Metamath Proof Explorer

Theorem foelrnf

Description: Property of a surjective function. As foelrn but with less disjoint vars constraints. (Contributed by Glauco Siliprandi, 17-Aug-2020)

Ref Expression
Hypothesis foelrnf.1 
|- F/_ x F
Assertion foelrnf 
|- ( ( F : A -onto-> B /\ C e. B ) -> E. x e. A C = ( F ` x ) )

Proof

Step Hyp Ref Expression
1 foelrnf.1 
 |-  F/_ x F
2 1 dffo3f 
 |-  ( F : A -onto-> B <-> ( F : A --> B /\ A. y e.

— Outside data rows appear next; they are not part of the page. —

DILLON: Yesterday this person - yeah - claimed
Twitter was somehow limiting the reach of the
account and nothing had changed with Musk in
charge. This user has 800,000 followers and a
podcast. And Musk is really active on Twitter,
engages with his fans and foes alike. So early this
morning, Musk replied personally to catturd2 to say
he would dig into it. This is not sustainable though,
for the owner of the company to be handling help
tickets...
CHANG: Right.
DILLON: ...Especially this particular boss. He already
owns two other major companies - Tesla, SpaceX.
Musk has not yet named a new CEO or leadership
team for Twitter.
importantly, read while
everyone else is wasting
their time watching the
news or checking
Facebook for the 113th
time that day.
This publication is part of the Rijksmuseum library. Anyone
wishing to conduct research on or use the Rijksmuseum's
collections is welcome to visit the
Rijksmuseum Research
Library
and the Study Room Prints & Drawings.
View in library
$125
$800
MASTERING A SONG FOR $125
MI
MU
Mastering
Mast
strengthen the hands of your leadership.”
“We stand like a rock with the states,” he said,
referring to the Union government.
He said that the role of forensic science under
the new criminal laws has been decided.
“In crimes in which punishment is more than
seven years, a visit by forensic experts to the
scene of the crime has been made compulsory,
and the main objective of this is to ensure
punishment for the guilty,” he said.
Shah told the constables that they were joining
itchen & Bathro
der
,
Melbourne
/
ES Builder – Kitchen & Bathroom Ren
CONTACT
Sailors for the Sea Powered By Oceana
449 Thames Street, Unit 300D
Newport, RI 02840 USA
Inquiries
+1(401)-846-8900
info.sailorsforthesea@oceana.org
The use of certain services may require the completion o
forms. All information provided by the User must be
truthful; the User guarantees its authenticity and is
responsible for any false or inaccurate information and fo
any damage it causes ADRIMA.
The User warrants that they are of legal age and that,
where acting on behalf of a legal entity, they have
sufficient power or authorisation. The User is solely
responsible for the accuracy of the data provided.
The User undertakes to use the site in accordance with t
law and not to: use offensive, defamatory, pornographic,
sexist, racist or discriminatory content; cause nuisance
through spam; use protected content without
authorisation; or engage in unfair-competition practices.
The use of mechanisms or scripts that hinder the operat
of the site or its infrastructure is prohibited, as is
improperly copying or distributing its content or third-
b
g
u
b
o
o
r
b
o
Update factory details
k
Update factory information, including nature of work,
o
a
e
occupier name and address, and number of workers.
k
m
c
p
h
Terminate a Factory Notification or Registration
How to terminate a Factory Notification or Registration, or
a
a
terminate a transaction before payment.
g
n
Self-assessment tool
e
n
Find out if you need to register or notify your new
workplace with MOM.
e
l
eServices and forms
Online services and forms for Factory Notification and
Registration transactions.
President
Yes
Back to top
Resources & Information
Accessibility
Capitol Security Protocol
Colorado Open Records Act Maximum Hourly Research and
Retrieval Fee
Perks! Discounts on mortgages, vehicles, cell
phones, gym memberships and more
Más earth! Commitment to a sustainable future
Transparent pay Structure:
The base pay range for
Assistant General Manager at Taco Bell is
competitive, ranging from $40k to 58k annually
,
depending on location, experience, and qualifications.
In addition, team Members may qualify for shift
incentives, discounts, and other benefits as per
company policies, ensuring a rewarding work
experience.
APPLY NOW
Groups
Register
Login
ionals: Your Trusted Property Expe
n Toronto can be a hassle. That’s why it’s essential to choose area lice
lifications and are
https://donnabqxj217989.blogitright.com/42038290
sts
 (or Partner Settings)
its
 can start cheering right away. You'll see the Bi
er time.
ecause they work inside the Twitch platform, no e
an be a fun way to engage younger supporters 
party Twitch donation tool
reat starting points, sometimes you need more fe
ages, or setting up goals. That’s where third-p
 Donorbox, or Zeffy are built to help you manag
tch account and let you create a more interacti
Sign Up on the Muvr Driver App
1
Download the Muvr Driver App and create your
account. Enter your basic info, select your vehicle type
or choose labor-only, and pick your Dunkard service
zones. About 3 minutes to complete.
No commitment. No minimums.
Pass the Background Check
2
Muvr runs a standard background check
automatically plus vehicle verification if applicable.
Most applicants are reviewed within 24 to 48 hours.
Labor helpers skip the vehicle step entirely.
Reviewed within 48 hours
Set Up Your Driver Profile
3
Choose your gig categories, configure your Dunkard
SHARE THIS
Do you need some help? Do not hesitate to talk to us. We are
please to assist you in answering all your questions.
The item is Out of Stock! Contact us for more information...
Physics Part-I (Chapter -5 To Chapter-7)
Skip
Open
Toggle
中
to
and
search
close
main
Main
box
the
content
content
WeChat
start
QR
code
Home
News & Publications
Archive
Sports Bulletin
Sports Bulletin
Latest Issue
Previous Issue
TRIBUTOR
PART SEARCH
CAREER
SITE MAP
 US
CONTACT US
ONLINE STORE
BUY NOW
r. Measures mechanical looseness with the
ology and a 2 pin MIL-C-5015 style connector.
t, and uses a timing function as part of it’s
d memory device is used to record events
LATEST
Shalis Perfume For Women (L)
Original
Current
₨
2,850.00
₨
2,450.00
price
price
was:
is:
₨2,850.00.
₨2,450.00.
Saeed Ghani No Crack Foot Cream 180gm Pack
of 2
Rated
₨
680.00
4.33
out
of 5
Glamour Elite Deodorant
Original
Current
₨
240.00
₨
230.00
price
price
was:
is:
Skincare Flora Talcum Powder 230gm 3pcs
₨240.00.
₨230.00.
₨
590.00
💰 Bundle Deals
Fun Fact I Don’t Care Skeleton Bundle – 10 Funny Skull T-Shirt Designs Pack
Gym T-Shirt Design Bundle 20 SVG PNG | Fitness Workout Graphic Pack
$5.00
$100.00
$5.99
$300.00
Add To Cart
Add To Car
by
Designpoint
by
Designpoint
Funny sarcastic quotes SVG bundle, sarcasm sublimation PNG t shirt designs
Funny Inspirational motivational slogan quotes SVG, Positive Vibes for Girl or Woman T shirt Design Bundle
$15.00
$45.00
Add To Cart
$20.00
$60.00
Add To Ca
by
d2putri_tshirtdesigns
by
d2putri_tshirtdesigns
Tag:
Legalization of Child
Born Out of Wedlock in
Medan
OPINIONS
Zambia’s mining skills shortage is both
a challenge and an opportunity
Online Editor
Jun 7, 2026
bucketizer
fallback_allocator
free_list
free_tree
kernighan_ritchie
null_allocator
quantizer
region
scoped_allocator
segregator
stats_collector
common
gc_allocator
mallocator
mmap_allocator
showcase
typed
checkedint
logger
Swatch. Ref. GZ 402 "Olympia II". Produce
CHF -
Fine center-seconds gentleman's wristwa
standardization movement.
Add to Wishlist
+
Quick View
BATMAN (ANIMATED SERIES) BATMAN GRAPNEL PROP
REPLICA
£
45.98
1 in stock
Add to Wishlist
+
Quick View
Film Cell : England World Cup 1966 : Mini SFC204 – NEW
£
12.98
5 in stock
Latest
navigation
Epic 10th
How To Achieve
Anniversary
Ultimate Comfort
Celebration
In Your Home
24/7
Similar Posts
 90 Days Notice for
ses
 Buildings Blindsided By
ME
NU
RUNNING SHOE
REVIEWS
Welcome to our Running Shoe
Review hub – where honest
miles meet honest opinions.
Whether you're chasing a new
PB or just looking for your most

B E. x e. A y = ( F ` x ) ) )
3 2 simprbi 
 |-  ( F : A -onto-> B -> A. y e. B E. x e. A y = ( F ` x ) )
4 eqeq1 
 |-  ( y = C -> ( y = ( F ` x ) <-> C = ( F ` x ) ) )
5 4 rexbidv 
 |-  ( y = C -> ( E. x e. A y = ( F ` x ) <-> E. x e. A C = ( F ` x ) ) )
6 5 rspccva 
 |-  ( ( A. y e. B E. x e. A y = ( F ` x ) /\ C e. B ) -> E. x e. A C = ( F ` x ) )
7 3 6 sylan 
 |-  ( ( F : A -onto-> B /\ C e. B ) -> E. x e. A C = ( F ` x ) )